清浄
“清潔さは信仰の半分である”
(預言者ムハンマド)
イスラームの特徴の一つに、肉体的な清潔さと精神的な清潔さの双方を重要視していることが挙げられる。肉体的な清潔さとは、自分自身、衣服、持ち物、住む場所、環境、地球といったもの全てを清潔に保つことである。精神的な清潔さとは、自分の魂、心、精神を清く保ち、悪行や罪を遠ざけることである。イスラームは人々に、身体の老廃物を周囲に撒き散らしたり、環境を汚染したりしないように命じているのである。そのため、トイレの諸規則や清潔さについての教えは、預言者ムハンマドの教えの中でも特別な位置を占めている。スンナによると、トイレで用を足した人は、水を使ってきれいにしなければならない。また他には、プライバシーに配慮すること、水で手を洗うこと、キブラに向かってはいけないことがスンナとして知られている。また、人が通る道、木の下、影、公園、近くの水辺、川、海などで用を足すことも禁じられている。

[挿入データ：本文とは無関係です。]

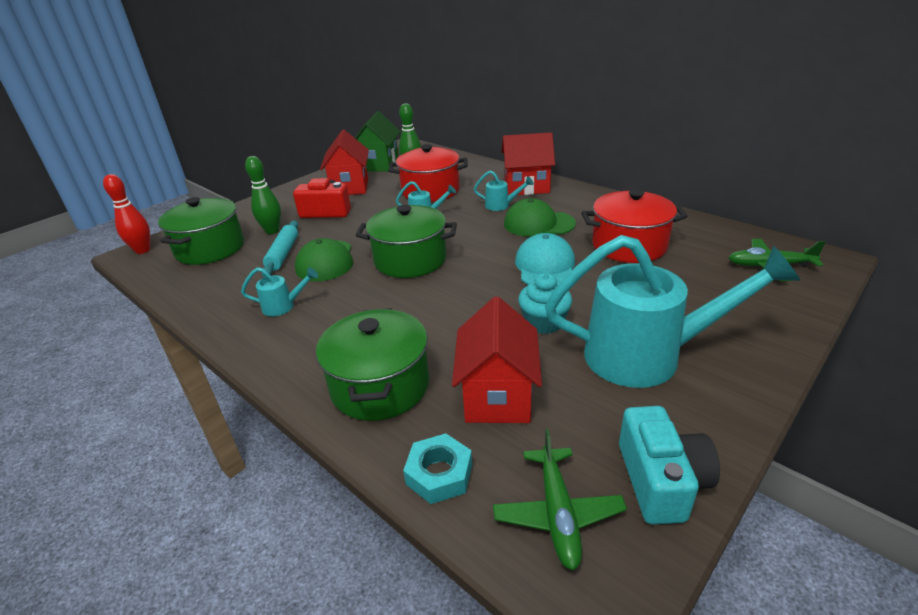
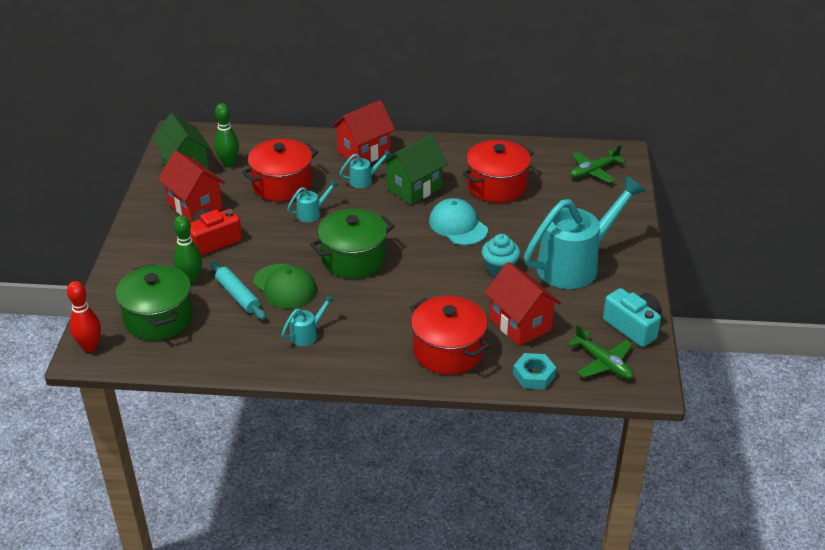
camera: 40 degrees left, 5 degrees up
(380, 386) = (448, 351): green pot -> red pot
(538, 224) = (414, 188): green cap -> green house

イスラ―ムでは、体のケアも非常に重要視されている。預言者ムハンマドは、少なくとも週に一度、特に金曜日にはシャワーを浴びること、清潔な服を着ること、髪やひげ、爪をきれいにすることを命じている。ムスリムは、悪臭を放ち、他人に迷惑をかけるような見窄らしい人間であってはならないのだ。イスラームの礼拝のうちの多くは、清潔であることが前提となっている。サラー(礼拝)をしようとするムスリムは、まず「沐浴」をしなければならない。必要であれば、全身を洗う「グスル」を行う。水がない場合には、きれいな土で「タヤンムム」を行うことができる。これは、清潔であることを重要視する感性の一部である。ムスリムは、肉体的な清潔さと同様に精神的な清らかさにも注意を払う。ムスリムは、自らの過ちを後悔し、アッラーの許しを請い、その罪を二度と繰り返さないようにすることで、その罪から解放されて清められるのだ。精神的な清さの本質は、良い道徳にこそある。手、舌、目、耳、体の全てを善のために使い、悪から遠ざけることが、イスラームにおける精神的清浄への道である。